_What this task involves_.
Reproduce the entries below exactly, but only from the line containing "right shoulder: (787, 836)" to the line containing "right hip: (225, 956)", inclusive.

_Data to process_.

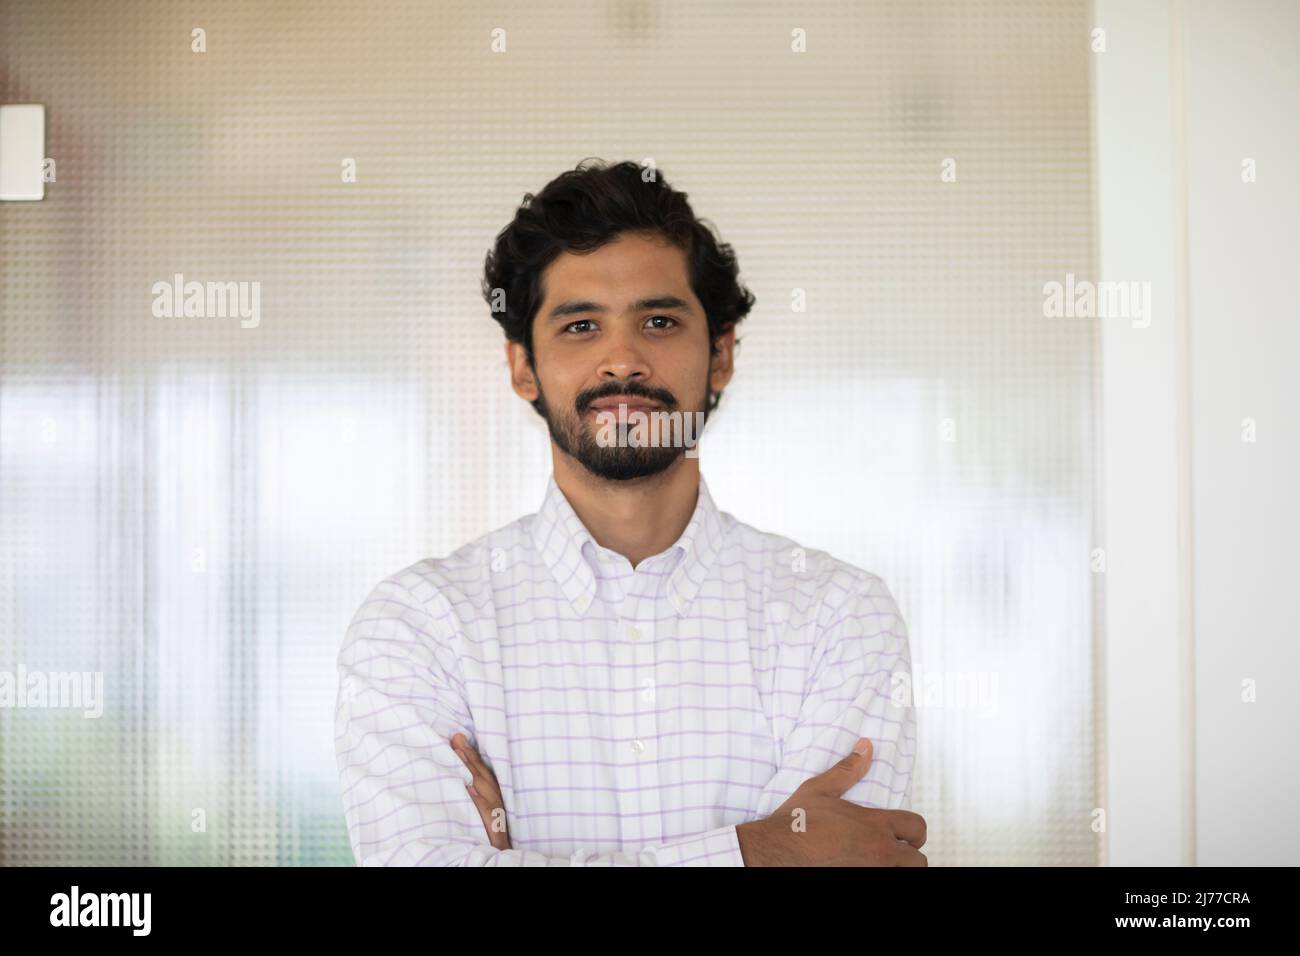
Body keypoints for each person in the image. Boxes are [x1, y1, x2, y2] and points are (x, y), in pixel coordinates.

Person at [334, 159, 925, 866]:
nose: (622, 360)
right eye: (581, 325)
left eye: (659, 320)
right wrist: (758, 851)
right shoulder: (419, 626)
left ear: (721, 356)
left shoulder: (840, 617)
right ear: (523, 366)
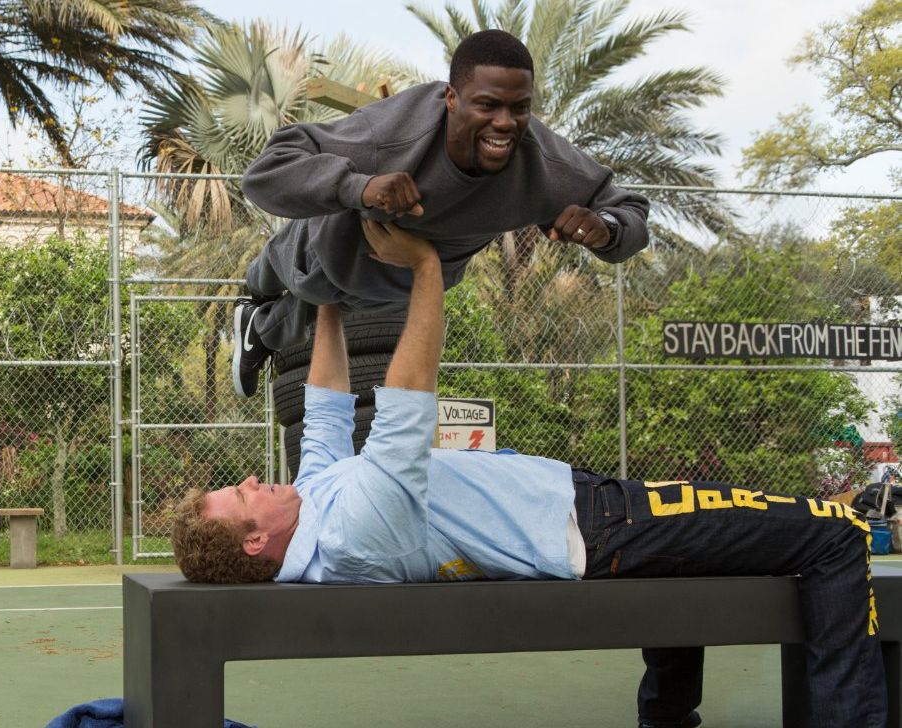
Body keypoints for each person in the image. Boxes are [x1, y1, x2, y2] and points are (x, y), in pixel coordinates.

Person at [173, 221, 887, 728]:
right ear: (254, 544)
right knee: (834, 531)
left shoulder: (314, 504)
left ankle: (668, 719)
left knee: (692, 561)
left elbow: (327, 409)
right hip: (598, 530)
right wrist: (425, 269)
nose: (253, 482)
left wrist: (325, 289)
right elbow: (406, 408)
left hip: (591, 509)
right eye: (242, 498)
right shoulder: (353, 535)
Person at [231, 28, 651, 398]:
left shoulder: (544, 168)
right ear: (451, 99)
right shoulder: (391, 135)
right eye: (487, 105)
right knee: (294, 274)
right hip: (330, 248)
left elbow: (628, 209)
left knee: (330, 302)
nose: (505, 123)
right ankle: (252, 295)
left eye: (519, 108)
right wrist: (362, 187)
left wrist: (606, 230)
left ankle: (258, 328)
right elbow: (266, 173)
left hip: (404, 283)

==

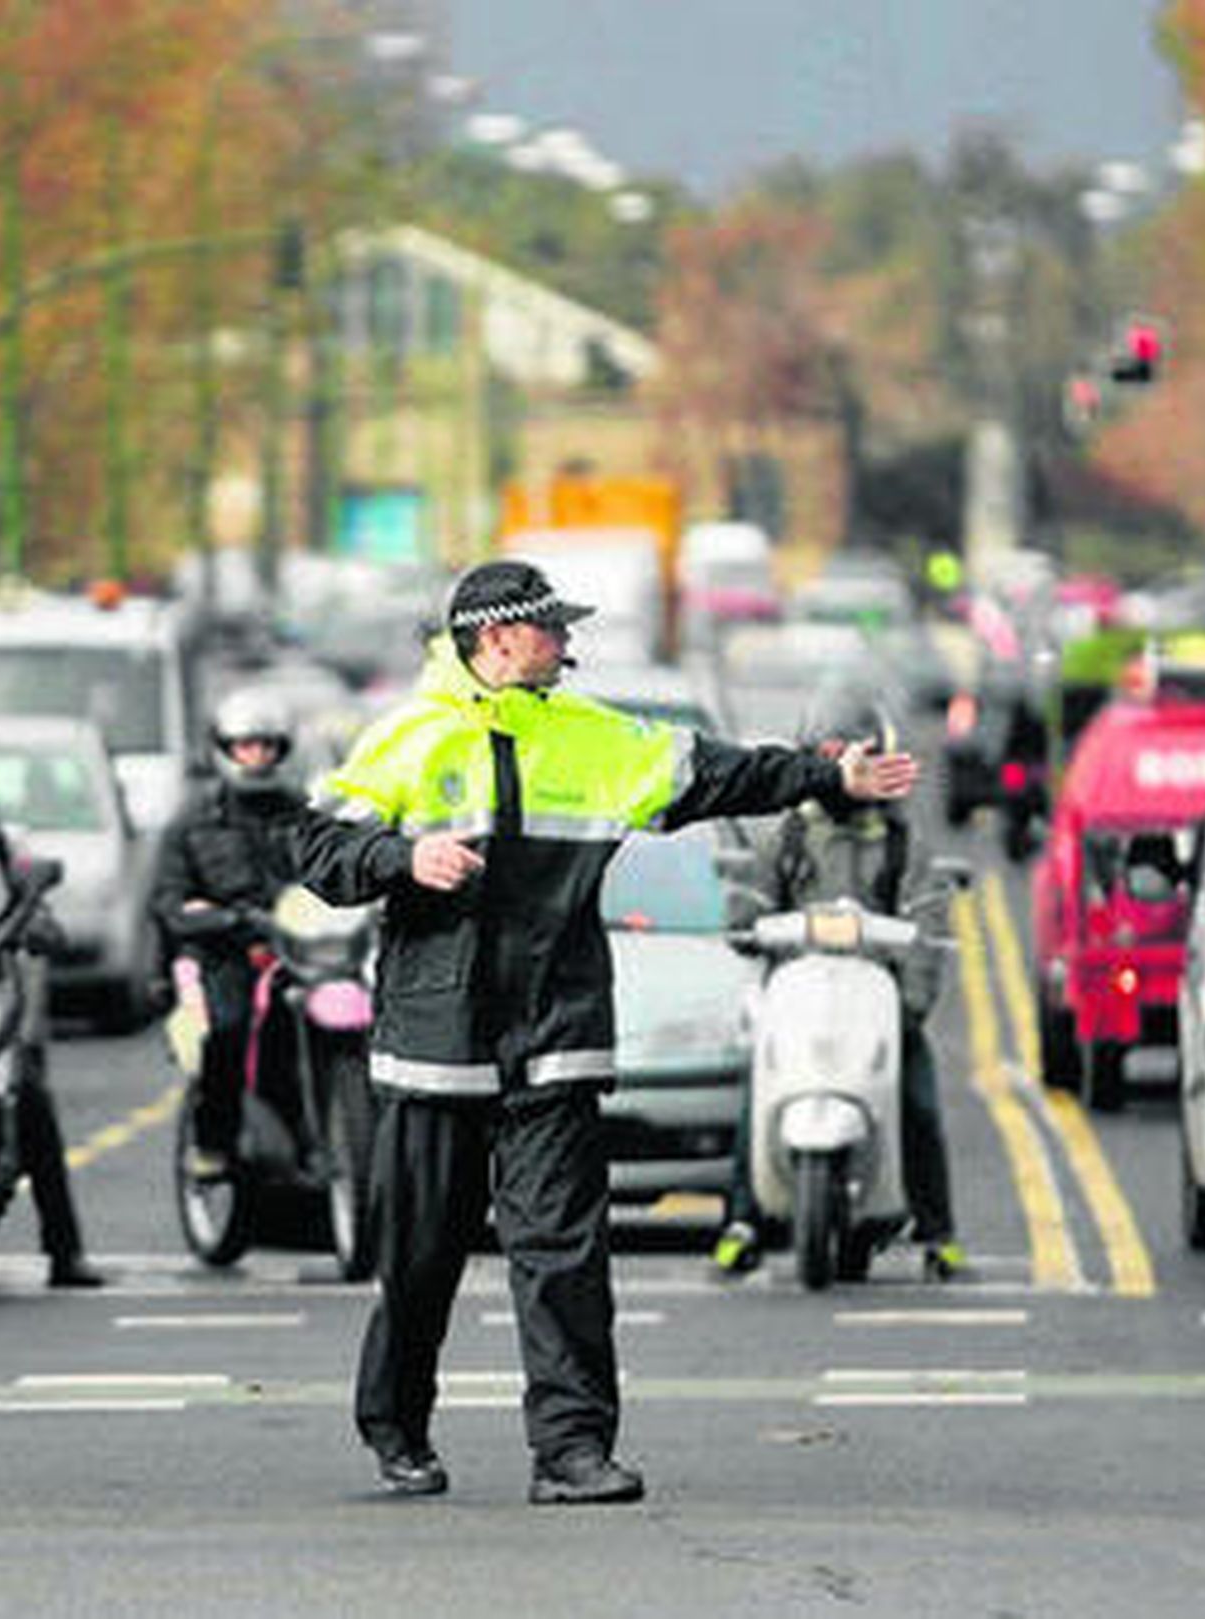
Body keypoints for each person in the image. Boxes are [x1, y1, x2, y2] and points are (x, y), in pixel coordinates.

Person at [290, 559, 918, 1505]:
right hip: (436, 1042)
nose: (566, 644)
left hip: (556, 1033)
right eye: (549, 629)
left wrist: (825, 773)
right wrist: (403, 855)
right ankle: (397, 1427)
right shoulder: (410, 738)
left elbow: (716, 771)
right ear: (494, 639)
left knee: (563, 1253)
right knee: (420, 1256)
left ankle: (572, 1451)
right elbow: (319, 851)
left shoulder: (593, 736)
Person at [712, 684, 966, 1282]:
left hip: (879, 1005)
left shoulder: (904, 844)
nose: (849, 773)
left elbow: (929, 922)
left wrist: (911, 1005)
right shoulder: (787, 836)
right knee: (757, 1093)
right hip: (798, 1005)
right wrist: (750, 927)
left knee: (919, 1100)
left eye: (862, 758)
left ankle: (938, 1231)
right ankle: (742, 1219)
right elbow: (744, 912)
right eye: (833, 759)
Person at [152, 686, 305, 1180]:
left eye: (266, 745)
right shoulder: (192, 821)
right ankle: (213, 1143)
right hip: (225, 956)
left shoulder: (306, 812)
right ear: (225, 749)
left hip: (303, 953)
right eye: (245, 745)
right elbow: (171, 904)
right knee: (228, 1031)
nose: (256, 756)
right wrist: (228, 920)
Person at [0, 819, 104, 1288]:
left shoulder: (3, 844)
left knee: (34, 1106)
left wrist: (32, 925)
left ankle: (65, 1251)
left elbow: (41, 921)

_Result of this exercise_.
right shoulder: (787, 836)
right knee: (757, 1093)
right hip: (798, 1005)
right wrist: (750, 927)
left knee: (919, 1100)
left eye: (862, 758)
left ankle: (938, 1231)
right ankle: (742, 1219)
right elbow: (744, 912)
right eye: (833, 759)
Person at [152, 686, 305, 1180]:
left eye: (266, 745)
right shoulder: (192, 821)
right ankle: (213, 1143)
right hip: (225, 956)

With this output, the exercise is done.